What you have to do: Every line below must be reproduced exactly. Copy them all.

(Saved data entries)
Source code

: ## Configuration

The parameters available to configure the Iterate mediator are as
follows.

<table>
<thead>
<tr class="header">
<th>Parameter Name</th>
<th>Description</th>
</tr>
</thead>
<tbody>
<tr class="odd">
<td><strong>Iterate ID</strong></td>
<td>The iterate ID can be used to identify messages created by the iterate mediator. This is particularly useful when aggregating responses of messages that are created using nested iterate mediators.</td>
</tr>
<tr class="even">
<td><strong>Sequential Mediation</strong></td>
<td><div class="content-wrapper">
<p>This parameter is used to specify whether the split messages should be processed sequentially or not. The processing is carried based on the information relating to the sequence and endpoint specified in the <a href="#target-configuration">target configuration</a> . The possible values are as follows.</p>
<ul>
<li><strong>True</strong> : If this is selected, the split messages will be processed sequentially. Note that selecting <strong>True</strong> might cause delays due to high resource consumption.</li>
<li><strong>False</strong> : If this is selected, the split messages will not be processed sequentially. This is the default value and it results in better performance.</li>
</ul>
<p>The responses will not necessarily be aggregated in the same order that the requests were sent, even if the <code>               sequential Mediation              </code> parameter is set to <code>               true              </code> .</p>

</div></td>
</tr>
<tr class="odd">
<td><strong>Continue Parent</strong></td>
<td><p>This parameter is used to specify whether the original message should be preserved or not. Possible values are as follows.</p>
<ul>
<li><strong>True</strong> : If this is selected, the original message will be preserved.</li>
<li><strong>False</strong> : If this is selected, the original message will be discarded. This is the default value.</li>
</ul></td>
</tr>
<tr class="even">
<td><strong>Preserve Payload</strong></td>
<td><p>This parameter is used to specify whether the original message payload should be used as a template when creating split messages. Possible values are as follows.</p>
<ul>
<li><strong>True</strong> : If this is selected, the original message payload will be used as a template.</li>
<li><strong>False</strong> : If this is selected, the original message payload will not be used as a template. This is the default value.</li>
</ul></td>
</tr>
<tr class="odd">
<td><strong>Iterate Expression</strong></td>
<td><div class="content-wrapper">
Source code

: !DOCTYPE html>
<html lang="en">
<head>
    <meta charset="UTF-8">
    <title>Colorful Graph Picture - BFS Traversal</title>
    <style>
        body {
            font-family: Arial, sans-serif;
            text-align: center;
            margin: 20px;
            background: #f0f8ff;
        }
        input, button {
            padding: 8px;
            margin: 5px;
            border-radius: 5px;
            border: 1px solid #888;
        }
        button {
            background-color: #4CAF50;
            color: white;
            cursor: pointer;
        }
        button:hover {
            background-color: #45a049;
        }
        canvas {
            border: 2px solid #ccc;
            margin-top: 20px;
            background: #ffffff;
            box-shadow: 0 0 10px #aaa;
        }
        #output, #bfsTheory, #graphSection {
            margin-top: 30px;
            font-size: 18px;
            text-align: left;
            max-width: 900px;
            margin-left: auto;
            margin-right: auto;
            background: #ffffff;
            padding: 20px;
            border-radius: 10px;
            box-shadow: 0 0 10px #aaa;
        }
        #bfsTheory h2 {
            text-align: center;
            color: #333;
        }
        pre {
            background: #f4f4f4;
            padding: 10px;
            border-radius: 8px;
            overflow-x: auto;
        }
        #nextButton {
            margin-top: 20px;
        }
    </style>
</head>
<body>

Task solution:
Source code

: ## Configuration

The parameters available to configure the Iterate mediator are as
follows.

<table>
<thead>
<tr class="header">
<th>Parameter Name</th>
<th>Description</th>
</tr>
</thead>
<tbody>
<tr class="odd">
<td><strong>Iterate ID</strong></td>
<td>The iterate ID can be used to identify messages created by the iterate mediator. This is particularly useful when aggregating responses of messages that are created using nested iterate mediators.</td>
</tr>
<tr class="even">
<td><strong>Sequential Mediation</strong></td>
<td><div class="content-wrapper">
<p>This parameter is used to specify whether the split messages should be processed sequentially or not. The processing is carried based on the information relating to the sequence and endpoint specified in the <a href="#target-configuration">target configuration</a> . The possible values are as follows.</p>
<ul>
<li><strong>True</strong> : If this is selected, the split messages will be processed sequentially. Note that selecting <strong>True</strong> might cause delays due to high resource consumption.</li>
<li><strong>False</strong> : If this is selected, the split messages will not be processed sequentially. This is the default value and it results in better performance.</li>
</ul>
<p>The responses will not necessarily be aggregated in the same order that the requests were sent, even if the <code>               sequential Mediation              </code> parameter is set to <code>               true              </code> .</p>

</div></td>
</tr>
<tr class="odd">
<td><strong>Continue Parent</strong></td>
<td><p>This parameter is used to specify whether the original message should be preserved or not. Possible values are as follows.</p>
<ul>
<li><strong>True</strong> : If this is selected, the original message will be preserved.</li>
<li><strong>False</strong> : If this is selected, the original message will be discarded. This is the default value.</li>
</ul></td>
</tr>
<tr class="even">
<td><strong>Preserve Payload</strong></td>
<td><p>This parameter is used to specify whether the original message payload should be used as a template when creating split messages. Possible values are as follows.</p>
<ul>
<li><strong>True</strong> : If this is selected, the original message payload will be used as a template.</li>
<li><strong>False</strong> : If this is selected, the original message payload will not be used as a template. This is the default value.</li>
</ul></td>
</tr>
<tr class="odd">
<td><strong>Iterate Expression</strong></td>
<td><div class="content-wrapper">
Source code

: !DOCTYPE html>
<html lang="en">
<head>
    <meta charset="UTF-8">
    <title>Colorful Graph Picture - BFS Traversal</title>
    <style>
        body {
            font-family: Arial, sans-serif;
            text-align: center;
            margin: 20px;
            background: #f0f8ff;
        }
        input, button {
            padding: 8px;
            margin: 5px;
            border-radius: 5px;
            border: 1px solid #888;
        }
        button {
            background-color: #4CAF50;
            color: white;
            cursor: pointer;
        }
        button:hover {
            background-color: #45a049;
        }
        canvas {
            border: 2px solid #ccc;
            margin-top: 20px;
            background: #ffffff;
            box-shadow: 0 0 10px #aaa;
        }
        #output, #bfsTheory, #graphSection {
            margin-top: 30px;
            font-size: 18px;
            text-align: left;
            max-width: 900px;
            margin-left: auto;
            margin-right: auto;
            background: #ffffff;
            padding: 20px;
            border-radius: 10px;
            box-shadow: 0 0 10px #aaa;
        }
        #bfsTheory h2 {
            text-align: center;
            color: #333;
        }
        pre {
            background: #f4f4f4;
            padding: 10px;
            border-radius: 8px;
            overflow-x: auto;
        }
        #nextButton {
            margin-top: 20px;
        }
    </style>
</head>
<body>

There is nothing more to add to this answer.